一つひとつをこだわり抜く。「例えばパッケージも製品を入れて運べばいいというだけではありません。商品がプレゼントされ、箱を開けた瞬間に喜んでもらえるようなパッケージにしたい。パッケージそのものも商品になるという考えで作ってきました」

「技術や性能はいい製品の条件ですが、それだけじゃダメなんです。その商品をどうやってお客様に知ってもらうのか、興味を持ってもらうのか、あらゆることを含めてブランド化していこうと。商品には一つひとつにストーリーがある。そのストーリーをどう表現するかも重要なんです」

悩みは、と尋ねると「社内にネタがありすぎることでしょうか」。全てのブランドで、5年先のリリースまで見越せるほどの新商品のネタがあふれているのだという。他の企業から「新事業のネタがない」「なぜそんなに新商品や新事業のネタがたくさん出てくるのか」と質問や相談を受けることもあるそうだ。

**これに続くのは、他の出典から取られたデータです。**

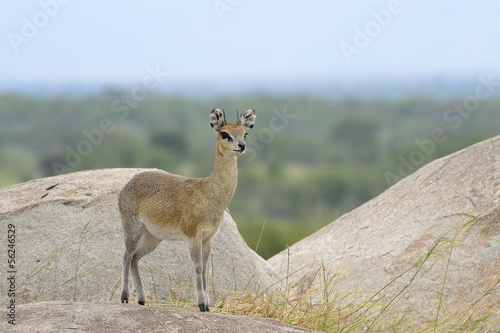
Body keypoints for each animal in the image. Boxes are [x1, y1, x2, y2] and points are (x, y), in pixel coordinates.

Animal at [119, 107, 256, 310]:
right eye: (225, 134)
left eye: (244, 133)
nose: (241, 145)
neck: (208, 192)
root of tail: (127, 185)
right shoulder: (193, 236)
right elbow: (198, 266)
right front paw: (202, 304)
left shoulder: (208, 238)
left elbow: (206, 268)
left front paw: (207, 304)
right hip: (132, 229)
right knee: (126, 256)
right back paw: (125, 297)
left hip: (153, 237)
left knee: (135, 258)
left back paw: (142, 299)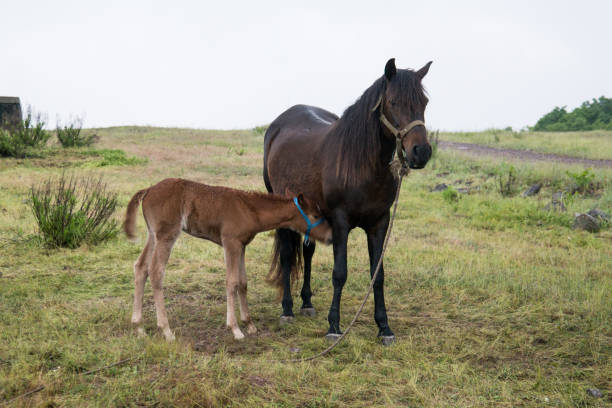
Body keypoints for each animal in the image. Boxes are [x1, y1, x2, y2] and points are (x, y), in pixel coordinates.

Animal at [123, 178, 330, 342]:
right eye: (316, 215)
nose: (330, 237)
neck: (250, 209)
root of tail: (148, 190)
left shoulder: (242, 246)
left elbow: (243, 282)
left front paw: (250, 324)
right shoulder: (230, 242)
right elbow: (232, 282)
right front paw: (235, 329)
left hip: (153, 235)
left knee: (140, 267)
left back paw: (139, 327)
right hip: (167, 235)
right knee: (156, 271)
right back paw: (166, 330)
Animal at [262, 59, 430, 342]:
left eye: (425, 102)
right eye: (393, 101)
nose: (422, 152)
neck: (361, 165)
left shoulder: (379, 223)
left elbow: (378, 275)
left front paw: (384, 327)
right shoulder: (341, 222)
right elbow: (339, 273)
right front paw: (334, 326)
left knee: (307, 252)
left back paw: (306, 303)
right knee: (286, 255)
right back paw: (287, 309)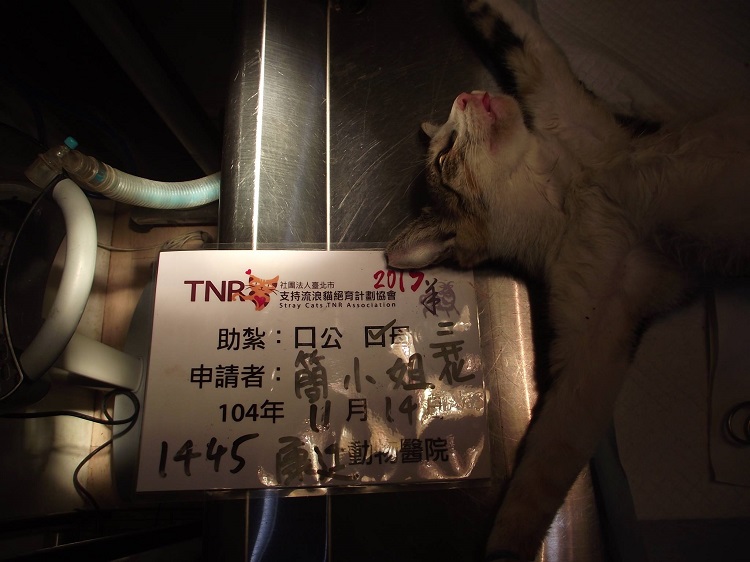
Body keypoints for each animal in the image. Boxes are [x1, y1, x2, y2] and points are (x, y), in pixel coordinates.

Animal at [384, 0, 750, 560]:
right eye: (445, 153)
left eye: (450, 127)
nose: (467, 95)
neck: (573, 186)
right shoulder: (596, 331)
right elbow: (545, 464)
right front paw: (505, 549)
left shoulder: (570, 105)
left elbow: (518, 34)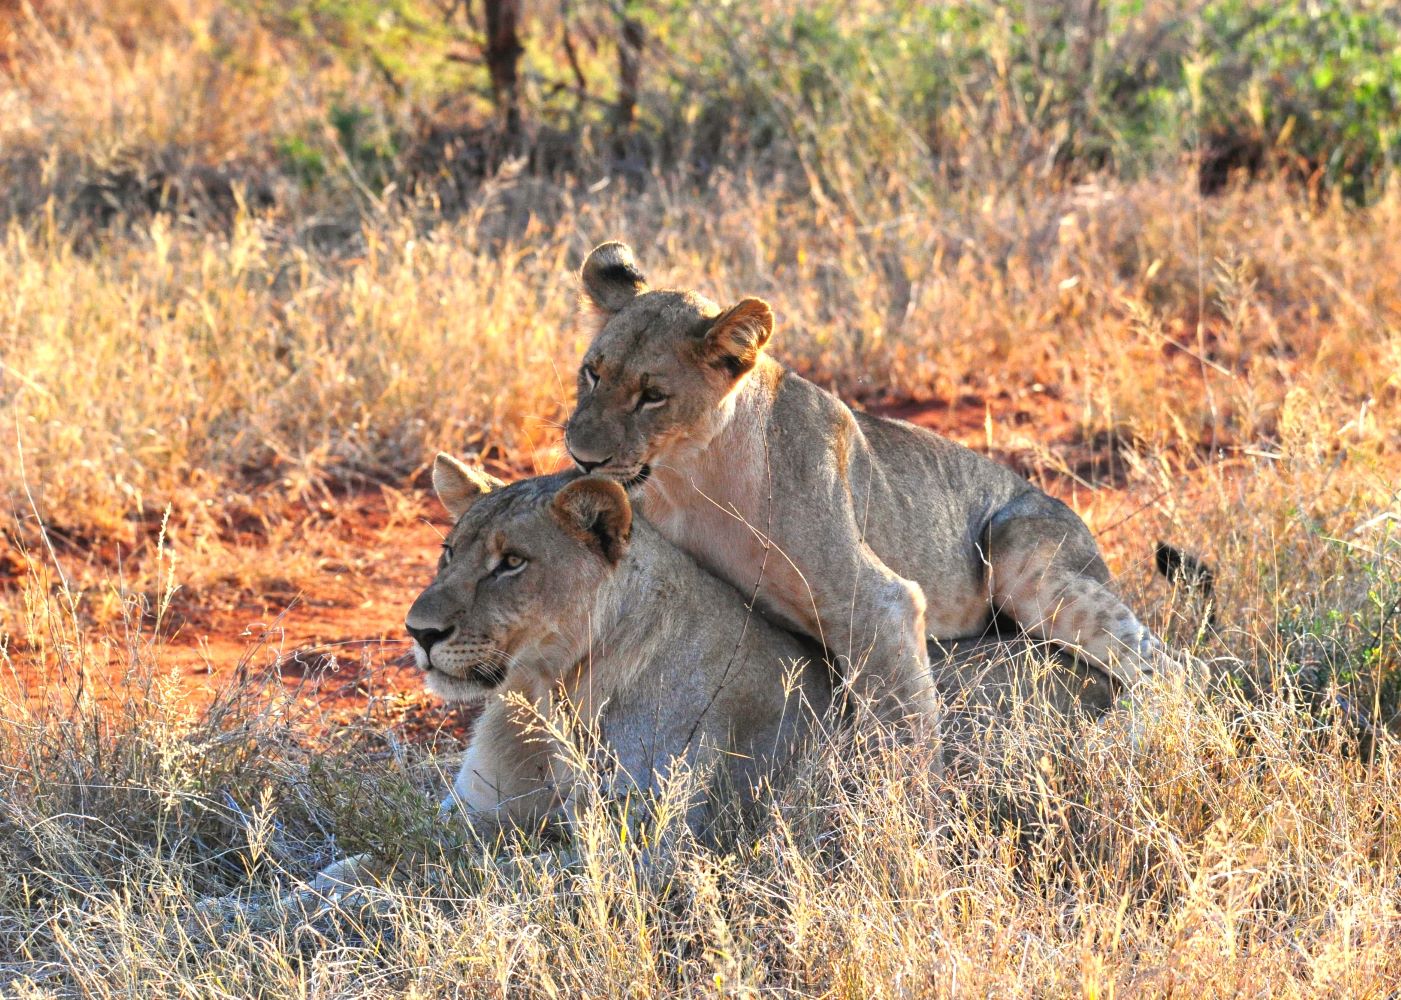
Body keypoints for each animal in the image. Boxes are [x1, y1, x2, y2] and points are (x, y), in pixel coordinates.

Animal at [563, 241, 1188, 735]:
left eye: (652, 396)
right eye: (592, 372)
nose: (580, 456)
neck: (690, 479)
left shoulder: (880, 601)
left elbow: (906, 727)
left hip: (1028, 559)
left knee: (1176, 669)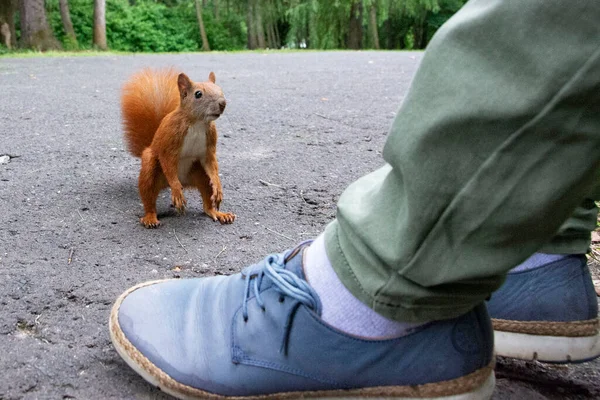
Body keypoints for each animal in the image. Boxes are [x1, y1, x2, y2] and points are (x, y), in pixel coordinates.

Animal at [120, 69, 236, 228]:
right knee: (149, 196)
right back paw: (150, 217)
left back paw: (218, 213)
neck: (197, 123)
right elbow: (167, 160)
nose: (222, 103)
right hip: (151, 168)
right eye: (198, 94)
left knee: (207, 200)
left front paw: (218, 187)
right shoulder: (170, 139)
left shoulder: (209, 145)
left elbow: (211, 163)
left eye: (220, 89)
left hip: (199, 173)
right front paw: (176, 191)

「日本列島、ネタだらけ」 異業種にこそ、たくさんのヒントがある

「業界内だけを見ていてはいけないと思います。実は異業種にこそ、学ぶもの、ヒントになるものがたくさんあるんです。固定概念をなくし、フラットに考えれば、たくさんのヒントがあるんです。日本列島、ネタだらけじゃないかと思うんですよね。ある分野では普及しているのに、別の分野ではまだ使われていない技術がたくさんある。大学や研究機関で研究されていている技術で、まだ商品化されていないネタも多いですね」

例えば炭酸ガス。専用の炭酸ガスのカートリッジを使い、99%の高純度の炭酸を化粧水に閉じ込め、ミスト状にして顔に吹き付けられる機器「ReFa MIST(リファ ミスト)」は、カセットコンロのガスボンベからヒントを得たものだった。



もともと10年来、炭酸の健康・美容効果に着目していたという。炭酸風呂は一般的になった。ドイツでは炭酸は病気の治療でも使われていると知った。例えば化粧水に炭酸を入れて売ると容量が限られ、炭酸が抜けてきてしまう。純度の高い炭酸を含みたての化粧水を直接顔に吹きかけるには──。そこでガスボンベをヒントに、カートリッジ式の炭酸ガスに辿り着いた。

「例えばコスメだけの力、機器だけの力だけでなく、双方の力、シナジーでさらにすごい効果を生み出していく。化粧品だけでは、また機器だけでは実現できないが、掛け算にすると非常に高い効果が得られる。『ユナイテッドビューティー』と呼んでいます」

「ReFa MIST」については、販売形式ではなく、最近トレンドのサブスクリプションモデルも検討しているという。機器を販売するのではなく月額制で使用できるようにし、炭酸のボンベが定期的に届く仕組みだ。

ネタが尽きないのには仕組みがあった。 MTGでは約10人のインキュベーションチームを設けている。異業種や大学、国内だけでなく中国の深センやシリコンバレーなど国外から様々な技術を見つけ出すチームだ。既存のブランドの付加価値を上げるための技術や、新しいブランドを生み出すための技術を調査し、社長自らも報告を受ける。